Although we do not have a lead independent director, our board believes that the current structure is appropriate. Our board believes that it is able to effectively provide independent oversight of our business and affairs, including risks facing the Company, without a lead independent director through the composition of our board, the strong leadership of the independent directors and the independent committees of our board. Each director is an equal participant in decisions made by our full board, and the five independent directors meet in private sessions during the course of the year. In addition, each board member is kept apprised of our business and developments impacting our business and has complete and open access to the members of our management team and the Property Managers.
-=-=-
WHAT TO WORK ON:
Please repeat the board governance passage word for word from "Although we do" to "the Property Managers.".

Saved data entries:
-=-=-
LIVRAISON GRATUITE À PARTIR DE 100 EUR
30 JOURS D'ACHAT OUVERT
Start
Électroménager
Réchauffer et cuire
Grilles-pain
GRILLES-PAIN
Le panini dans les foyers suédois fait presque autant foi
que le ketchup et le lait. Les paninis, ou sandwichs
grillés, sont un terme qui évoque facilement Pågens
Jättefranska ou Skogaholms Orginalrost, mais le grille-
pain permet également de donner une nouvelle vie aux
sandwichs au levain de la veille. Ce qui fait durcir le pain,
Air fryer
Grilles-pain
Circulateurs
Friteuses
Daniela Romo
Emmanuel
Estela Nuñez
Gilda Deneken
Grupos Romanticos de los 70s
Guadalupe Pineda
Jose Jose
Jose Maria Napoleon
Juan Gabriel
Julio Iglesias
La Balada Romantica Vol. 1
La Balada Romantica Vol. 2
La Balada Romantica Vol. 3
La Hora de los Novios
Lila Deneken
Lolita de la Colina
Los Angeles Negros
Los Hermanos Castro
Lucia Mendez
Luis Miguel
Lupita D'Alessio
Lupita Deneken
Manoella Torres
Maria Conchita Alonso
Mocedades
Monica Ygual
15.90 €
-=-=-
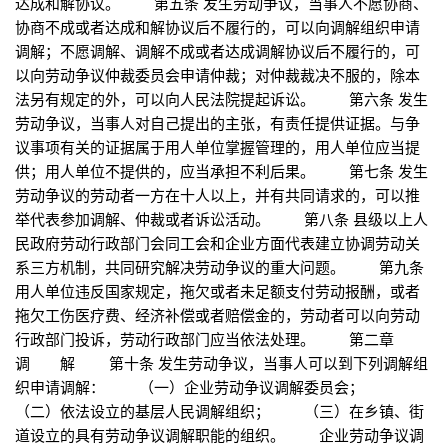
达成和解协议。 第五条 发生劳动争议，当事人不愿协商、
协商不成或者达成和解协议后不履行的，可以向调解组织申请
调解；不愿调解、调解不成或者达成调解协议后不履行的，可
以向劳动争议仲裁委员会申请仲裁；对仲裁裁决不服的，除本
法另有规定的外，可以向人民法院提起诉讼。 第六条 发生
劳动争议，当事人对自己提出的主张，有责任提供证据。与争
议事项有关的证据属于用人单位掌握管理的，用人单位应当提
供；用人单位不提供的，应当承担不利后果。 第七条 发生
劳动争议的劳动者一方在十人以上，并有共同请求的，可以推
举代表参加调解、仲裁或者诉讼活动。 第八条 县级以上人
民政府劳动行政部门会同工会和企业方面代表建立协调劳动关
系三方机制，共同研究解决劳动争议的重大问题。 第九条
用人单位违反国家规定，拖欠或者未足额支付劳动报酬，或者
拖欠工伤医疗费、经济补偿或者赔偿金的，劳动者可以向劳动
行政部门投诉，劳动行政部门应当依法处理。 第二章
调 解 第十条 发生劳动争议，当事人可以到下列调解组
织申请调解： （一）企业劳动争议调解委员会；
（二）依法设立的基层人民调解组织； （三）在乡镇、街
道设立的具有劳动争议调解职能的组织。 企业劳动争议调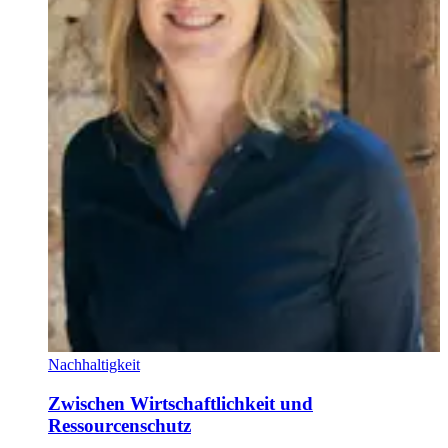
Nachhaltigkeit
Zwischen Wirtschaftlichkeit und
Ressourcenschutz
-=-=-
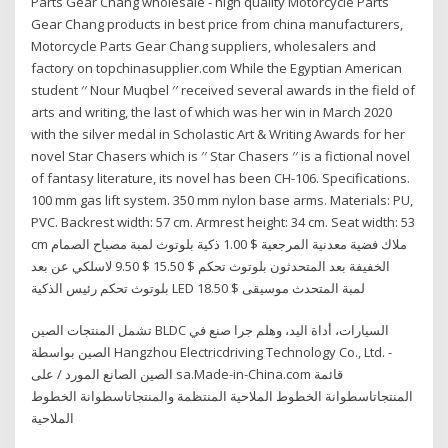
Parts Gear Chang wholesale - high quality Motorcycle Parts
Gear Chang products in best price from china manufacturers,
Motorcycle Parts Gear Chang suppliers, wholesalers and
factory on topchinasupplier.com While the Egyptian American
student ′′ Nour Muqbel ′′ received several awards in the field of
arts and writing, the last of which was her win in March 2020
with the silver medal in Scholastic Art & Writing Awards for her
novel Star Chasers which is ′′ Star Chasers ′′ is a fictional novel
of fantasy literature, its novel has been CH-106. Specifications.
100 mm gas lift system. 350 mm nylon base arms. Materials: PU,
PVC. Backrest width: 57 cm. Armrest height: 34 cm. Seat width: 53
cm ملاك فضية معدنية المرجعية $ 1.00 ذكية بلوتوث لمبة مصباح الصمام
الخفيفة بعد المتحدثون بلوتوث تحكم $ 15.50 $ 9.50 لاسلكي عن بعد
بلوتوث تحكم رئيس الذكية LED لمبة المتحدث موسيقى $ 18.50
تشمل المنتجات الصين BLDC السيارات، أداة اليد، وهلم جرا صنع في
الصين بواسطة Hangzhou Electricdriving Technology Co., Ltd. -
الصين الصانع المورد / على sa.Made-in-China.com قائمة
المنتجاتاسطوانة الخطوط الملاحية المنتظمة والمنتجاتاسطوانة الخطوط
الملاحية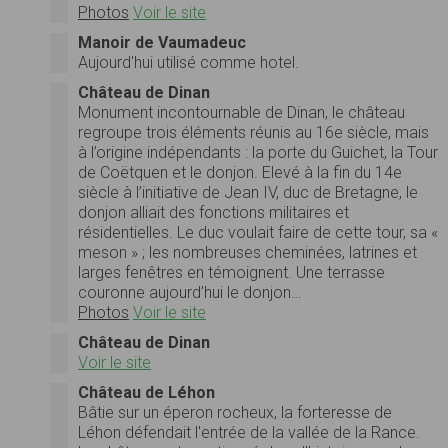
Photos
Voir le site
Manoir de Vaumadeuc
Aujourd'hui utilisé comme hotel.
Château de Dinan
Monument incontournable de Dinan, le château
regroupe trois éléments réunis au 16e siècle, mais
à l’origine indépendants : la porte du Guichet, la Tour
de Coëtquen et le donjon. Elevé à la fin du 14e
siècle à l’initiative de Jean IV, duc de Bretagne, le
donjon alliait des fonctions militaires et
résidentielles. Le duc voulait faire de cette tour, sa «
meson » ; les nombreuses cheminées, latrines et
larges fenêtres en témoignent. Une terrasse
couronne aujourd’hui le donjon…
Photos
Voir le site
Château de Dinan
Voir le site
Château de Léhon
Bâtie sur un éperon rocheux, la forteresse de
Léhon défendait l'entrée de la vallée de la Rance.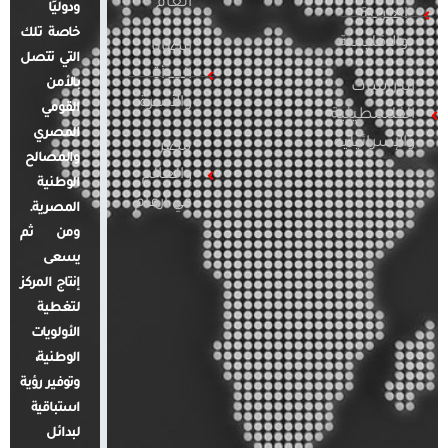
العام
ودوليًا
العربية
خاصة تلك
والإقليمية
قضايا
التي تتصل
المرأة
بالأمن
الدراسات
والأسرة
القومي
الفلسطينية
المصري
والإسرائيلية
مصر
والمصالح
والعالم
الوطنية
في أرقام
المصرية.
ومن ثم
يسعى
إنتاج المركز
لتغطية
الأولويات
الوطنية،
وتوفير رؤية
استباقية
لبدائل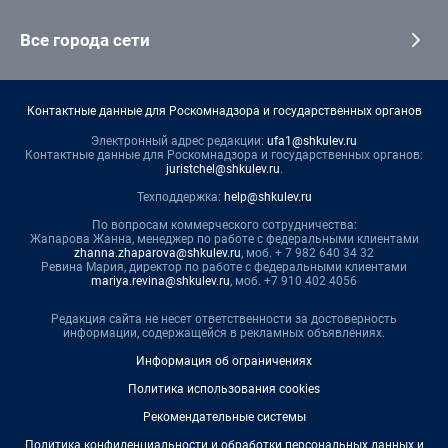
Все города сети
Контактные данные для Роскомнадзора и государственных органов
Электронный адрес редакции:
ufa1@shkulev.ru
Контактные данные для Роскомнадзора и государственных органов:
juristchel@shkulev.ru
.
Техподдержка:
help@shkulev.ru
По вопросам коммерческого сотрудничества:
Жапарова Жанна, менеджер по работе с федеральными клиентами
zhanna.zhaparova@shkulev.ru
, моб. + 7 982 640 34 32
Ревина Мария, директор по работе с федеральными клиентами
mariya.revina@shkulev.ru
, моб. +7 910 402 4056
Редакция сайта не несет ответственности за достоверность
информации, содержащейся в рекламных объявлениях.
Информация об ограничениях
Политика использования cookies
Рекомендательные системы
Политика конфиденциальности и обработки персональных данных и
-=-=-
SOLUTION:
Although we do not have a lead independent director, our board believes that the current structure is appropriate. Our board believes that it is able to effectively provide independent oversight of our business and affairs, including risks facing the Company, without a lead independent director through the composition of our board, the strong leadership of the independent directors and the independent committees of our board. Each director is an equal participant in decisions made by our full board, and the five independent directors meet in private sessions during the course of the year. In addition, each board member is kept apprised of our business and developments impacting our business and has complete and open access to the members of our management team and the Property Managers.